How DataLoader Simplifies Deep JSON Hydration
DataLoader, a utility that batches data requests to avoid the N+1 problem, is often used in with GraphQL. But it can be useful even when you're not using GraphQL.
The problem and the naive solution
Imagine you have a large JSON document like the following:
[ { "id": "post-1", "title": "Getting Started with DataLoader", "authorId": "user-123", "comments": [ { "id": "comment-1", "text": "Great article!", "authorId": "user-456" }, { "id": "comment-2", "text": "Thanks for sharing", "authorId": "user-789" } ] }, { "id": "post-2", "title": "Advanced Batching Techniques", "authorId": "user-456", "comments": [ { "id": "comment-3", "text": "Helpful!", "authorId": "user-123" } ] }]To fully hydrate this JSON, you need to transform the authorIds into
full User objects, which are stored in a database. You might call a
function to fetch a user by their id:
getUserById(id: string): Promise<User>which might execute the following SQL:
SELECT * FROM users WHERE id = $1;You may be tempted to use this function in the following way:
const hydratedPosts = await Promise.all( posts.map(async (post) => { const authorPromise = getUserById(post.authorId); const commentAuthorPromises = post.comments.map((c) => getUserById(c.authorId), ); const [postAuthor, commentAuthors] = await Promise.all([ authorPromise, Promise.all(commentAuthorPromises), ]);
return { ...post, author: postAuthor, comments: post.comments.map((comment, idx) => ({ ...comment, author: commentAuthors[idx], })), }; }),);Unfortunately, this approach doesn't scale. While the queries can run
in parallel, you're still making a separate database call for each
authorId in the JSON, which can overload the database :
SELECT * FROM users WHERE id = 'user-123';SELECT * FROM users WHERE id = 'user-456';SELECT * FROM users WHERE id = 'user-789';SELECT * FROM users WHERE id = 'user-456'; -- Note this also makes duplicate queriesSELECT * FROM users WHERE id = 'user-123';With 100 posts and 10 comments per post, you'd make 1,100 separate database calls. That's the N+1 problem in action — far too many queries.
The solution
Instead of calling getUserById for each id, batch requests with a
function that accepts multiple ids:
getUsersByIds(ids: string[]): Promise<User[]>and executes only one SQL statement:
SELECT * FROM users WHERE ID IN (123, 456, 789);You can batch the ids together without DataLoader easily enough to prevent this problem:
const userIds = new Set<string>();
for (const post of posts) { userIds.add(post.authorId); for (const c of post.comments) userIds.add(c.authorId);}
const users = await getUsersByIds(userIds);const userMap = new Map(users.map((u) => [u.id, u]));
const hydratedPosts = posts.map((post) => ({ ...post, author: userMap.get(post.authorId), comments: post.comments.map((c) => ({ ...c, author: userMap.get(c.authorId), })),}));But sometimes I find that iterating through a large JSON structure to collect all the ids upfront can be too cumbersome. I want to write code that stays close to the naive, straightforward approach, but without introducing the N+1 problem.

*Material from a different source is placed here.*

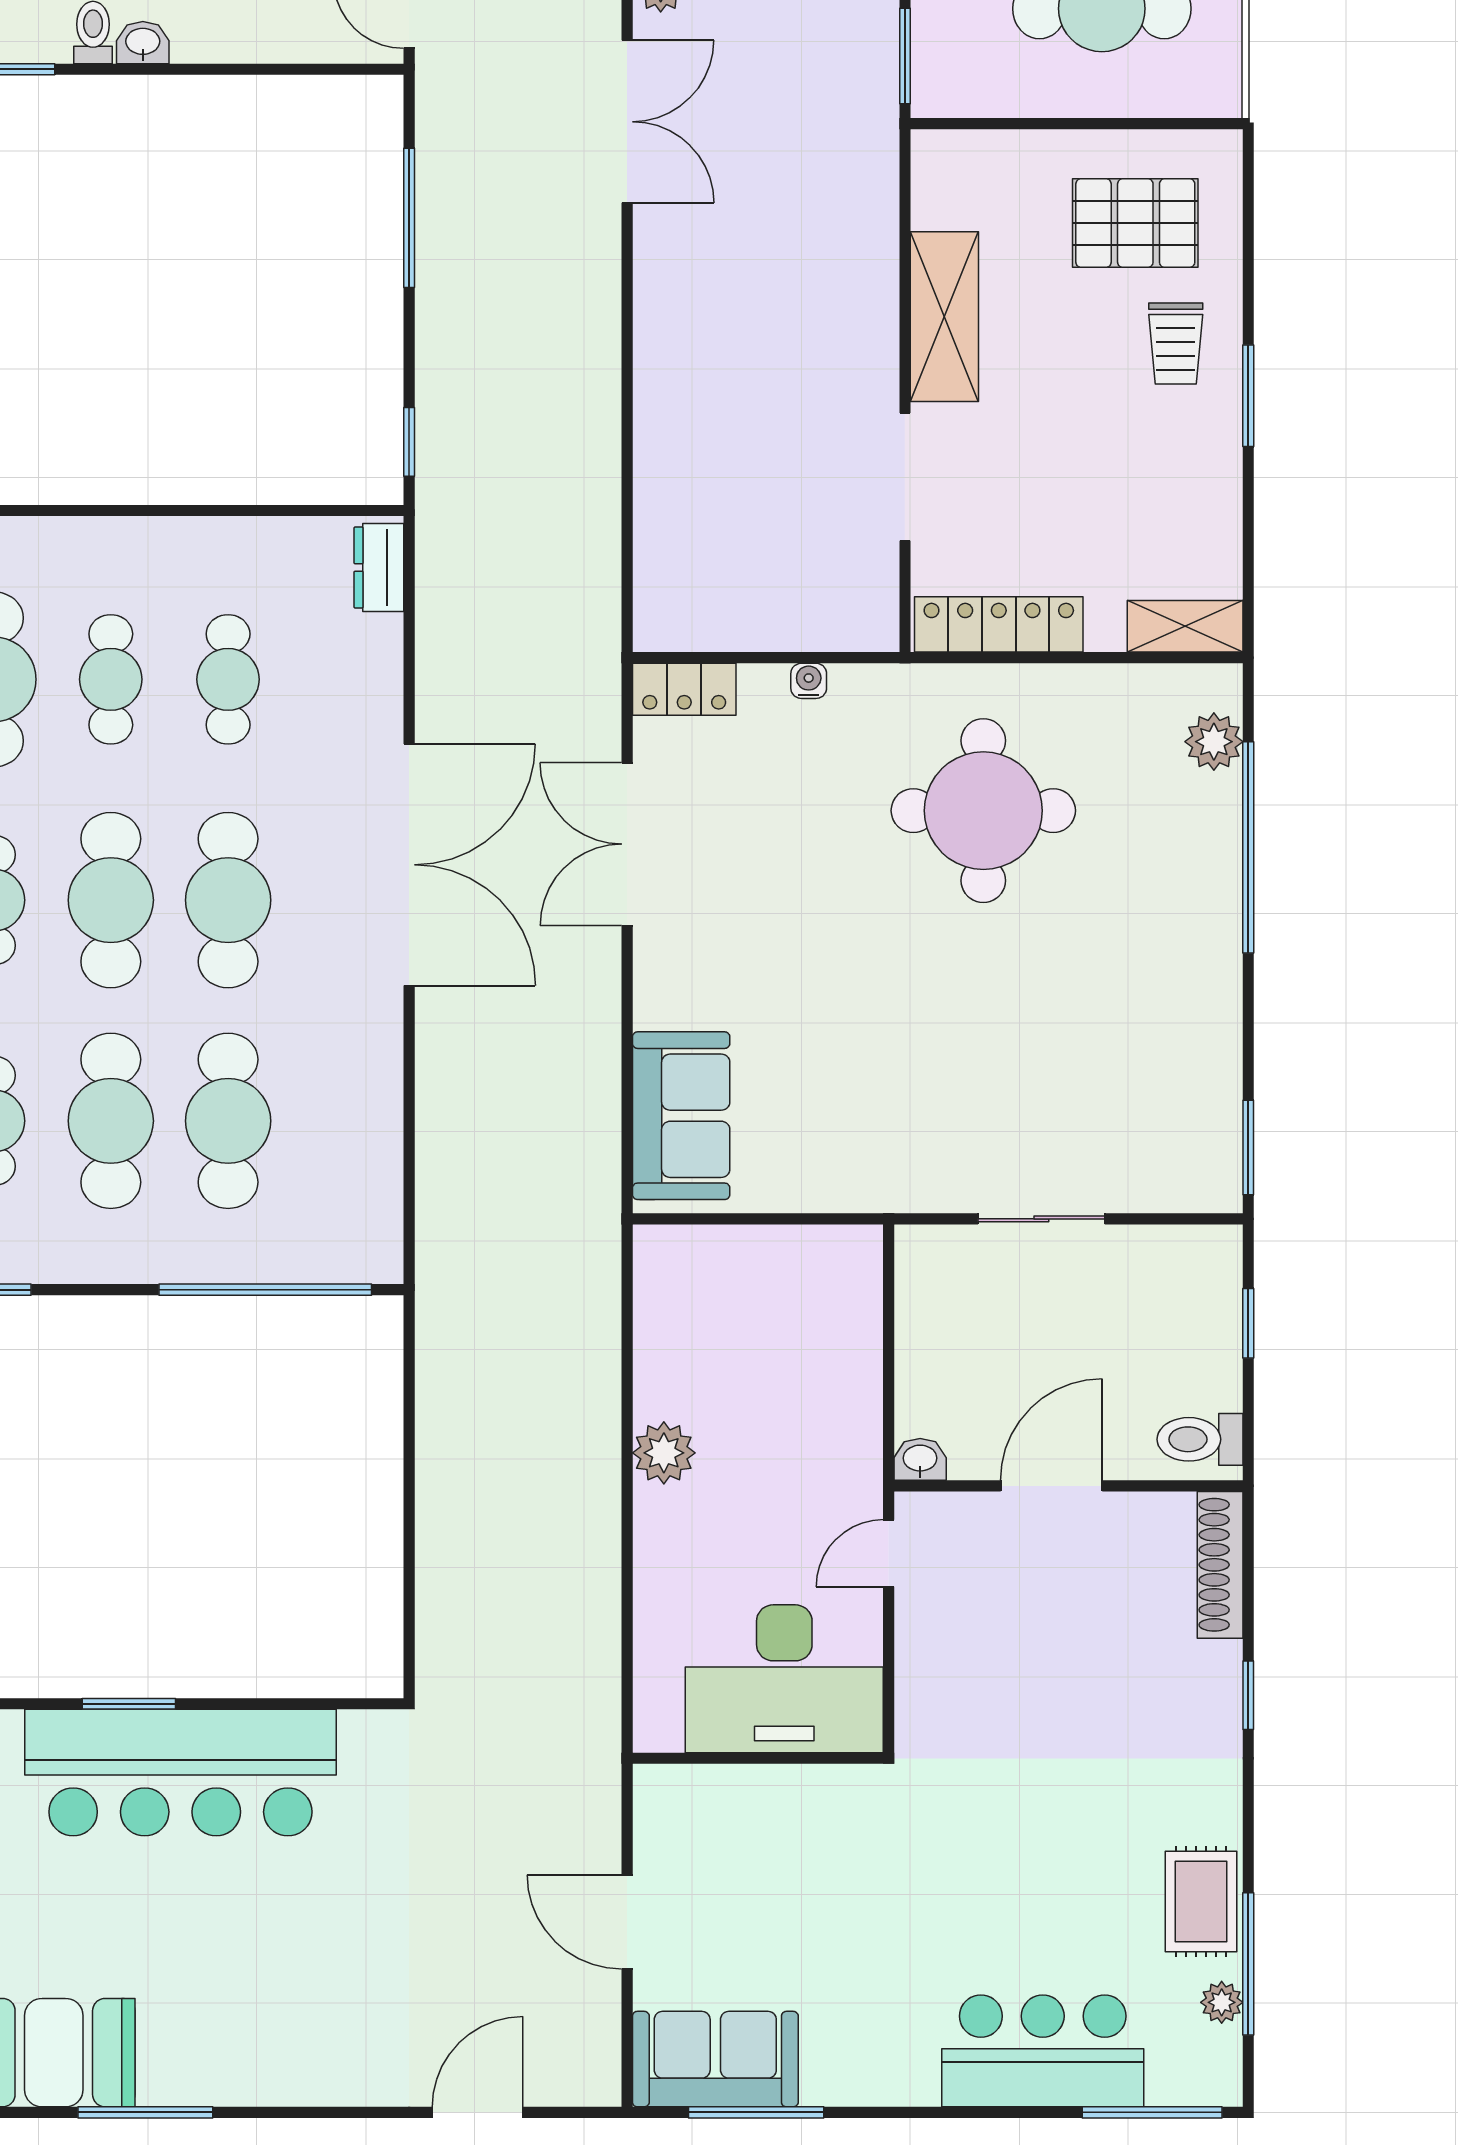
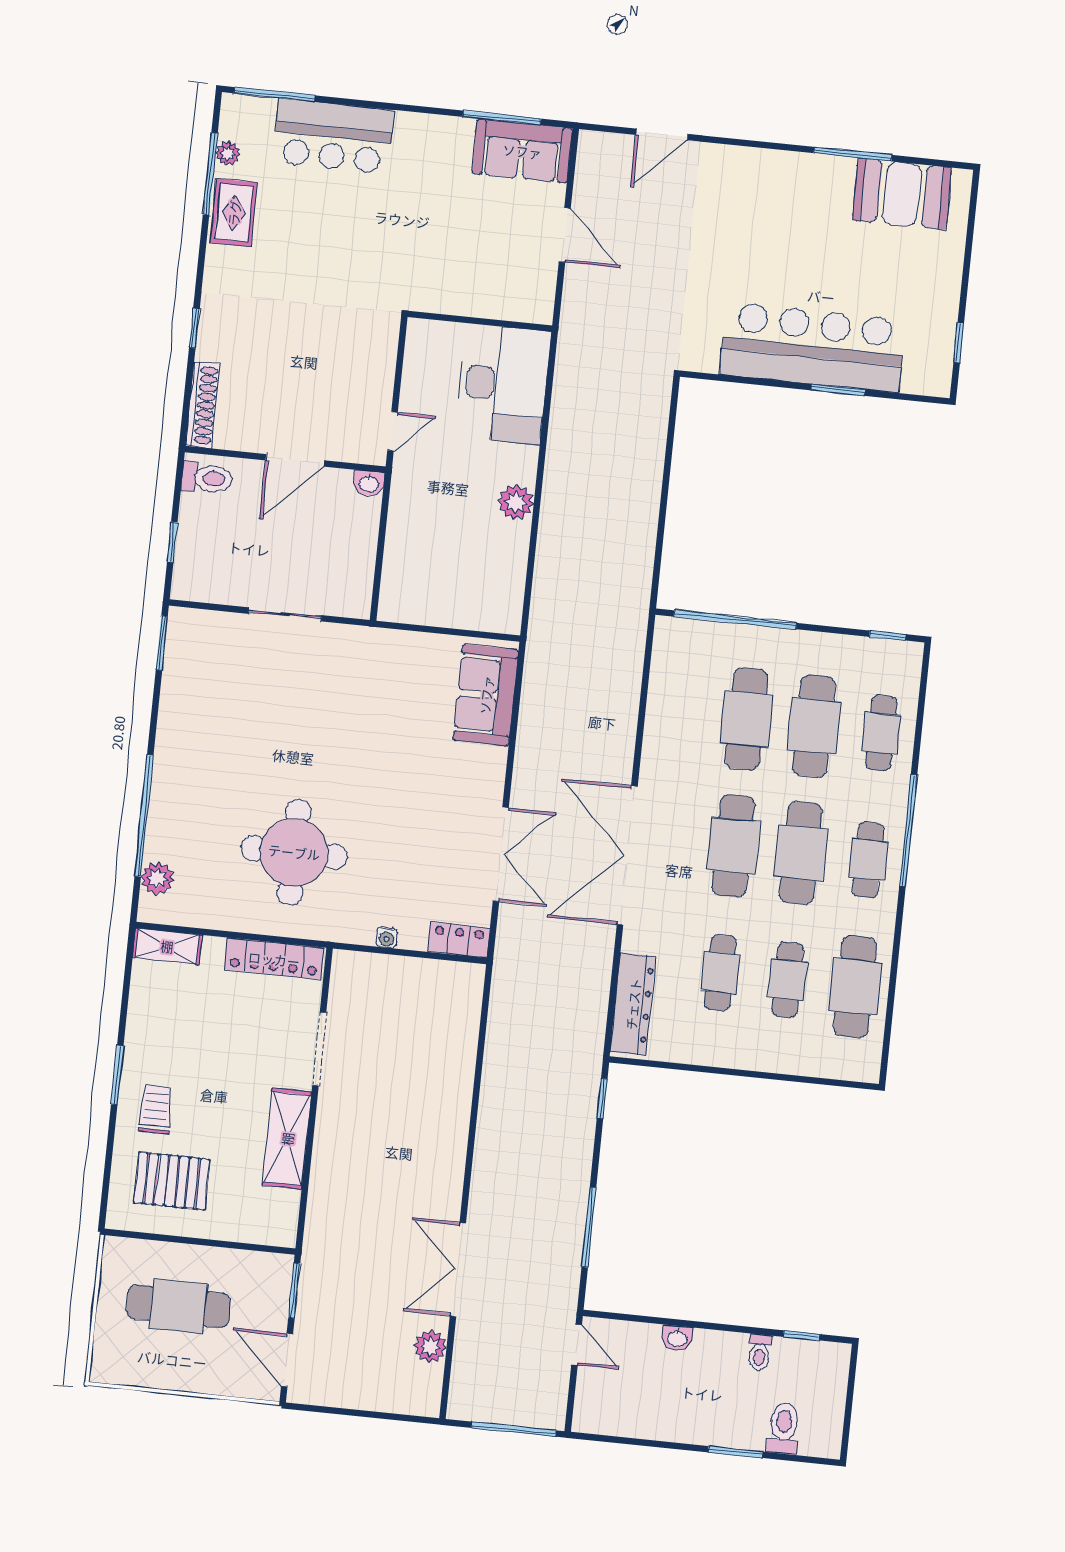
washbasin: (143, 43) -> (677, 1338), moved
dresser: (379, 567) -> (633, 1004), width x1.96, depth x1.24
desk: (784, 1679) -> (503, 384), moved, turned 90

With DataLoader, this is possible. You just need to write a batch loading function first:
// First, create your batch loading function:const userLoader = new DataLoader(async (ids) => getUsersByIds(userIds),);
// Now you can write code very similar to the naive approach.const hydratedPosts = await Promise.all( posts.map(async (post) => { const authorPromise = userLoader.load(post.authorId); const commentAuthorPromises = post.comments.map((c) => userLoader.load(c.authorId), ); const [postAuthor, commentAuthors] = await Promise.all([ authorPromise, Promise.all(commentAuthorPromises), ]);
return { ...post, author: postAuthor, comments: post.comments.map((c, idx) => ({ ...c, author: commentAuthors[idx], })), }; }),);DataLoader collects all the userLoader.load() calls that occur
within the same event loop tick and batches them together. It then
passes the entire batch of ids to your batch loading function, which
makes a single database query via getUsersByIds(). This gives you
the performance benefits of batching while keeping your code simple
and readable.
Although in this example we used DataLoader for a single code block,
DataLoader also shines when multiple parts of your application need
the same data. As long as .load() calls occur within the same event
loop tick, DataLoader batches them together automatically — giving you
efficient queries without coordinating between different modules.
Conclusion
DataLoader is a simple way to solve the N+1 problem, and you don't need GraphQL to use it. By batching requests automatically within a single event loop tick, it lets you write clean, straightforward code without manually collecting IDs or coordinating queries.
It works just as well for deeply nested JSON, relational data, or any
data-heavy workflow. The next time you reach for getUserById() in a
loop, consider using DataLoader instead.